Cette libération s’inscrit dans une continuité d’actions menées par le groupe créé en 1942 par le Juge d’instruction de Muret, André Reboul, qu’il constitue avec quelques patriotes. Deux ans après, sous le commandement du capitaine Jules Delattre, le groupe devient le Maquis de Rieums-Muret. Sabotages de voies ferrées, de pylônes haute-tension de la SNCF sont certains des actes de résistance de l’organisation, notamment le 10 juin 1944.
Le camp n’est réellement fermé qu’en 1947. La fermeture du camp n’entraîne pas la remise en cause du concept même de l’internement administratif : « Sa [Camp de Noé] situation géographique, son installation impeccable et la proximité relative du grand centre de Toulouse sont autant de facteurs en faveur du maintien du Camp, aussi longtemps que son existence sera nécessaire ». A l’instar de Drancy, de nombreux camps utilisés pendant le régime pétainiste sont ré-ouverts pour incarcérer des personnes accusées de collaboration soit en attente de jugement pour les soustraire à la vindicte populaire, soit après condamnation.
Si les lieux sont maintenus, le personnel du camp l’est aussi.
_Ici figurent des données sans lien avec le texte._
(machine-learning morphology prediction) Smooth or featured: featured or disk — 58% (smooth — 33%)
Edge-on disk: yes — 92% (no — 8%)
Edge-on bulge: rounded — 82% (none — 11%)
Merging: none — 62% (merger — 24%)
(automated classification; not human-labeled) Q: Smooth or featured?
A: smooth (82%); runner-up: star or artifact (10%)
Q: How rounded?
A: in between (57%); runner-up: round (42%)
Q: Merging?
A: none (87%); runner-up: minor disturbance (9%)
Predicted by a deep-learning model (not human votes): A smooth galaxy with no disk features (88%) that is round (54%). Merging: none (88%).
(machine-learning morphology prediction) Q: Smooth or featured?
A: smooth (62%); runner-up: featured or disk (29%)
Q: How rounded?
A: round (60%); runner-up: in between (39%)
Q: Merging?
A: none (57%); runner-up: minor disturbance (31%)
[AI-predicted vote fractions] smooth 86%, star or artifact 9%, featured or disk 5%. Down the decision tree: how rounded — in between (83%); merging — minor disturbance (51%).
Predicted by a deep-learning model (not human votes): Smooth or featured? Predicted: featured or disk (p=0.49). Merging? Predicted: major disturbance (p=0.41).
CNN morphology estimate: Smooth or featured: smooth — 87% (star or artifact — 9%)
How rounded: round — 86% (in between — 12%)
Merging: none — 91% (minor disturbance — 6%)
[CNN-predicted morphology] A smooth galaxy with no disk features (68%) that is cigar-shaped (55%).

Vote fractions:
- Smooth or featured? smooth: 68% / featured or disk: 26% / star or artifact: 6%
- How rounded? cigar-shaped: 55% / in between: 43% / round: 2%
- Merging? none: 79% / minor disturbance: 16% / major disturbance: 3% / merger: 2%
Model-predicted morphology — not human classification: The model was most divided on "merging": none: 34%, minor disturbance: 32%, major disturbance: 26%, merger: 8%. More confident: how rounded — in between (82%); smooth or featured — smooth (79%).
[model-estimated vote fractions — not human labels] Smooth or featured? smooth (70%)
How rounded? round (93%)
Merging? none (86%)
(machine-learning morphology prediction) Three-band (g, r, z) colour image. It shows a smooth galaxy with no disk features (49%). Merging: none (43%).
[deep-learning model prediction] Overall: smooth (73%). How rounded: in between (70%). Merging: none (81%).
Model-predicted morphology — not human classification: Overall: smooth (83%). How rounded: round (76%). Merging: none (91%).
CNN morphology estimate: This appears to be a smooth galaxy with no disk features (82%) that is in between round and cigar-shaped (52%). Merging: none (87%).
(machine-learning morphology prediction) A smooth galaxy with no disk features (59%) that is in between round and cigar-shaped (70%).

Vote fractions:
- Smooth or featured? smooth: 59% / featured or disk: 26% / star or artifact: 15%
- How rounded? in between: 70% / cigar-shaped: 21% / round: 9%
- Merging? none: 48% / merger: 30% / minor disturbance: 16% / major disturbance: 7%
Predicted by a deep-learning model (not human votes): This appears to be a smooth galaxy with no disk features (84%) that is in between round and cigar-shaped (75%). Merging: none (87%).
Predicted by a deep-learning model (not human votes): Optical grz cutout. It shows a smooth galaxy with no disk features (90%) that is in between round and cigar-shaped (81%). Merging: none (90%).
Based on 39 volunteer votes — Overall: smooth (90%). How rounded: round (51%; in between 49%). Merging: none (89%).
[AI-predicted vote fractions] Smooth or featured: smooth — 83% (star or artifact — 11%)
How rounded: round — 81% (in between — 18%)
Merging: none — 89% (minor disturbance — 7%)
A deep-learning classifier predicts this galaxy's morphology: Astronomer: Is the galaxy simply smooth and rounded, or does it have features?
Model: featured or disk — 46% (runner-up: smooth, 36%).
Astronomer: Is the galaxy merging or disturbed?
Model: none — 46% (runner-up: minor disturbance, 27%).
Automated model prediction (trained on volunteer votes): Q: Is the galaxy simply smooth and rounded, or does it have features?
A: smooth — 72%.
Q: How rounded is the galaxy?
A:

Au 14 octobre 1944, soit deux mois après la libération du camp, le processus d’épuration est enclenché. Cependant, un réel paradoxe voit le jour : en plus du personnel de Noé nommé par le Régime de Vichy resté après la fin de la guerre, s’ajoutent également des personnes nommées par le Gouvernement Provisoire de la République Française.
Le profil des internés restants change également après août 1944. Une extrême majorité sont des internés politiques dont l’âge varie de 20 à 50 ans. Plus les mois passent, de moins en moins de français sont présents ainsi qu’un recul d’internés-enfants. Se dessine ainsi à Noé un profil de « camp des indésirables ». De nombreux internés sont à Noé pour des motifs inconnus, ce qui explique sans doute le nombre croissant d’évasions. En effet, du 1er octobre 1944 au 15 mai 1946, 40 évasions ont lieu dont le pic se trouve lors de la première moitié de l’année 1946. Le camp n’est définitivement fermé par décision de la direction de l’administration pénitentiaire que le 31 mai 1950. Il est « rendu » à la commune de Noé lorsque cette dernière fait une proposition d’achat du camp. A compter de cette date, le camp de Noé n’est plus que l’ex-camp de Noé. Les détenus condamnés par décisions de justice sont transférés dans des établissements pénitentiaires, les autres sont libérés.
Le camp n’est rendu à la commune qu’en 1950, il est donc légitime de s’attacher au devenir du camp. A l’emplacement du camp est construit un stade; la ville ayant gardé le bâtiment des sanitaires pour s’en servir comme vestiaire. La raison invoquée est celle de la praticité, l’eau courante étant déjà reliée.
Cette réutilisation du camp, et en général l’occultation de la mémoire de celui-ci, crée des polémiques autour du devoir de mémoire. L’association ETHIC (Enquête sur la Tragique Histoire des Internements dans les Camps) fondée en 1995, lutte pour l’étude et la reconnaissance de l’existence du camp de Noé. A travers le témoignage de son fondateur, Kurt Werner Schaechter, résistant autrichien dont les parents sont internés dans des camps au Sud de Toulouse (sa mère au camp de Noé), l’association nous donne à voir le portrait d’un homme en lutte permanente, contre le nazisme tout d’abord puis contre l’oubli de cette période.
La volonté de commémorations est aussi présente à Noé. En effet, un monument Mémorial Européen de la Déportation à l’emplacement du camp par des associations mémorielles est réclamé. Les seuls lieux mémoriels pour les victimes du camp sont aux cimetières de Noé (Monument aux morts) et une plaque commémorative à la gare SNCF de la commune. A l’heure actuelle, en 2015, aucun mémorial n’est en place dans la commune de Noé, pour la reconnaissance du camp. Mais les efforts des associations mémorielles ne faiblissent pas. Le camp de Noé échappe au radar de la mémoire officielle contrairement à d’autres camps. Comme l’exemple du camp de Rivesaltes, le projet initié en 2007 pour la fondation d’un mémorial a vu le jour le 14 octobre 2015. Cependant, l’histoire n’oublie pas pour autant Noé. L’historien Eric Malo ne cesse de travailler sur celui-ci depuis sa maîtrise en 1985.